After seeing her 2-year-old son ignore the giggling, squirming Muppet at playgroups, she’s decided to sell the one she’d bought him for Christmas on eBay.
“He didn’t seem too impressed,” she said.
So what did her son, Mattie, and his friends gravitate to instead? An anecdotal survey of two kids’ play groups in Hasbrouck Heights, New Jersey found that toddlers ignored many of the season’s hottest electronic gifts in favor of more tangible items the children could grasp and feel in creative control of.
That could spell trouble for this season’s must have gifts like the Little Mommy Toddler animated doll, the Itsy Bitsy Interactive Spider-Man plush figure and TMX Elmo.

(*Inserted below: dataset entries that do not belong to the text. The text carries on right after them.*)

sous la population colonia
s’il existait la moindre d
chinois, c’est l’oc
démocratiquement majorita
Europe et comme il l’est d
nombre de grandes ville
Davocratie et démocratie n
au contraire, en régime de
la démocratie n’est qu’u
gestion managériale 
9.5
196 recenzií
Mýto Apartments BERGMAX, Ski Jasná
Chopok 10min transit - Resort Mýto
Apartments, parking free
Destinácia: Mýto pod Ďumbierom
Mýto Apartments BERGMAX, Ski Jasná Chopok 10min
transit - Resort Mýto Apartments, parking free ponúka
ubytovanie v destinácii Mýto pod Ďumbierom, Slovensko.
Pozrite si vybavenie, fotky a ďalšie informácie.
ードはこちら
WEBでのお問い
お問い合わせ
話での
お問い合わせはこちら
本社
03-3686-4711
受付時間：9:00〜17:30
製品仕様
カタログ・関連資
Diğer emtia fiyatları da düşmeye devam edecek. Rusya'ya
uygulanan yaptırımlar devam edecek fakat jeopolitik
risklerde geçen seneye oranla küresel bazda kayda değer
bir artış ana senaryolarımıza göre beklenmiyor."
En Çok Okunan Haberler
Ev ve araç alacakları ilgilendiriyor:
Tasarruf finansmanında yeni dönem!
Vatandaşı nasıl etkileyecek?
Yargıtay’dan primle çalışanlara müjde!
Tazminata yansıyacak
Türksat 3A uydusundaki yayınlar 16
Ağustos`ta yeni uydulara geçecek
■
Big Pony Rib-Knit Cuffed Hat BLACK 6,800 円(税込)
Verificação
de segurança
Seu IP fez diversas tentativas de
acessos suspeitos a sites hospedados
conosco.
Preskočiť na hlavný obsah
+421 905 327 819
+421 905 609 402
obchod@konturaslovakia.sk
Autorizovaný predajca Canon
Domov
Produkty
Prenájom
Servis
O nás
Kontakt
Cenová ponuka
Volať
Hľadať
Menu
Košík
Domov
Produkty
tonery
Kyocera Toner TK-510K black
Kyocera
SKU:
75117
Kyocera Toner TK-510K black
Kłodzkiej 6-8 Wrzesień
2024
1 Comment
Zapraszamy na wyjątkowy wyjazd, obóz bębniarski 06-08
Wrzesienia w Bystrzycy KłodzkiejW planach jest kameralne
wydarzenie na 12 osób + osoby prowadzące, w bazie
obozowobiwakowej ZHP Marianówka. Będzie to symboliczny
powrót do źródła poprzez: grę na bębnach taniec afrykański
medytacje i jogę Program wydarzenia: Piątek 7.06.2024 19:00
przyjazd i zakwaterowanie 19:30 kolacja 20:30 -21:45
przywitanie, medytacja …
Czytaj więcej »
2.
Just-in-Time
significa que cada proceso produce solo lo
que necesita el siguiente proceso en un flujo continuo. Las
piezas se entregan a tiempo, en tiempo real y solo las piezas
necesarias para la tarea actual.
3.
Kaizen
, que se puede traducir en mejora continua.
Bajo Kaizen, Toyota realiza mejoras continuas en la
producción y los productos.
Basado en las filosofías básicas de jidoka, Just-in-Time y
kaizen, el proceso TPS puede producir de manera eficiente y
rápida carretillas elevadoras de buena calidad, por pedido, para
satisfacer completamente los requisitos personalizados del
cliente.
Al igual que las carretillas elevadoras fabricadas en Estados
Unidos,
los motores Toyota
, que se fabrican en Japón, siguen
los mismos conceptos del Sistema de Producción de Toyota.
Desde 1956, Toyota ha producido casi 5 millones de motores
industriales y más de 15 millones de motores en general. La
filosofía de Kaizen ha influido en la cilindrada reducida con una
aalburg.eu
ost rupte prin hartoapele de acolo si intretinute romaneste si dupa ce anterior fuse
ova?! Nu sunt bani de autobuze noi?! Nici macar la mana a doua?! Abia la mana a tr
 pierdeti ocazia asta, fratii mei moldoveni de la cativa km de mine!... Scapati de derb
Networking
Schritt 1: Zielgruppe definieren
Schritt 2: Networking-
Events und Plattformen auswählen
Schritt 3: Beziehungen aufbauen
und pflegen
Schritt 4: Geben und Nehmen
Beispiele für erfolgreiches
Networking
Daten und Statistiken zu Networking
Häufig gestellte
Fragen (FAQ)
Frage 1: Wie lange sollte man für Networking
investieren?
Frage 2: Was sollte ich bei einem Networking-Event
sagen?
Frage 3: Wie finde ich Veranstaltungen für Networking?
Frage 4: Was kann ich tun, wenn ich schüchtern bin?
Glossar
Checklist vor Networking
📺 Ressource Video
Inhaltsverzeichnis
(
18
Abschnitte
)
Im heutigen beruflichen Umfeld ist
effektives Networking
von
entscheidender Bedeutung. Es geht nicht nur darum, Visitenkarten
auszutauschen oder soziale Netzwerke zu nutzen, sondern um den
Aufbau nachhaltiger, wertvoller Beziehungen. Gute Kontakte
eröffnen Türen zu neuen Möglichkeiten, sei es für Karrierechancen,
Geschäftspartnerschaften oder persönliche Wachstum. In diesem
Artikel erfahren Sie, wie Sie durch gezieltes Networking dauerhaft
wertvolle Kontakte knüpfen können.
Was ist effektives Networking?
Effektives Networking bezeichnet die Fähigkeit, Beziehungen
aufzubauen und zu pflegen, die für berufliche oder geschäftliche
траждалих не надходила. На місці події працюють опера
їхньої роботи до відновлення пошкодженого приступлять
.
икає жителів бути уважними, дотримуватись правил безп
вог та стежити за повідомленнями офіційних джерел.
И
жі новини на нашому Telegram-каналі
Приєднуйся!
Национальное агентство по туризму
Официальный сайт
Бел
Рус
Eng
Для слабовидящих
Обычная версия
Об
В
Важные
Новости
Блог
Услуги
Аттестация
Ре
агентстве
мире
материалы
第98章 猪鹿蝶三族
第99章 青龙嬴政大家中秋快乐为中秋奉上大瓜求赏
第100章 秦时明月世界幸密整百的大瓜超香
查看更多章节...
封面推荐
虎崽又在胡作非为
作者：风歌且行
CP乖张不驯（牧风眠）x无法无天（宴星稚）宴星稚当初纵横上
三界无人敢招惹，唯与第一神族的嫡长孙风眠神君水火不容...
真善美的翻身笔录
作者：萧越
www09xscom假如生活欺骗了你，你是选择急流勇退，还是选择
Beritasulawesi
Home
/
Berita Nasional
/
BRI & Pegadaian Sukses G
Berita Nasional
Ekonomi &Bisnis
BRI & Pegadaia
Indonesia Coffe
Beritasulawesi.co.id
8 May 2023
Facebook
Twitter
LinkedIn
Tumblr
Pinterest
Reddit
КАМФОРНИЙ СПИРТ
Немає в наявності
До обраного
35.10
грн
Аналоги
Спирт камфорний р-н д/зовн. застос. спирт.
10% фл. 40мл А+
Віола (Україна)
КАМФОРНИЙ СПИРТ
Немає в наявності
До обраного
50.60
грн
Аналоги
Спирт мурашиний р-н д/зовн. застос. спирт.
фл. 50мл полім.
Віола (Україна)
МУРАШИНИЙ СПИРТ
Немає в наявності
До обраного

Instead of the one-button interaction of this season’s most heavily promoted electronic gizmos, they flocked to a Little Tykes stand-up kitchen with a sink for stacking plastic dishes. They also grabbed up crayons, squished Play-Doh and rocked fanatically on a wooden rocking horse. Maybe the world isn’t as electronic and virtual as some marketers would have you believe.
Indeed, most of the children, who ranged in age from 20 months to 2-1/2 years old, gravitated to toys that left the most up to the imagination. One of the most fought-over items?
No surprise, really. A cardboard box the toddlers took turns putting on their head.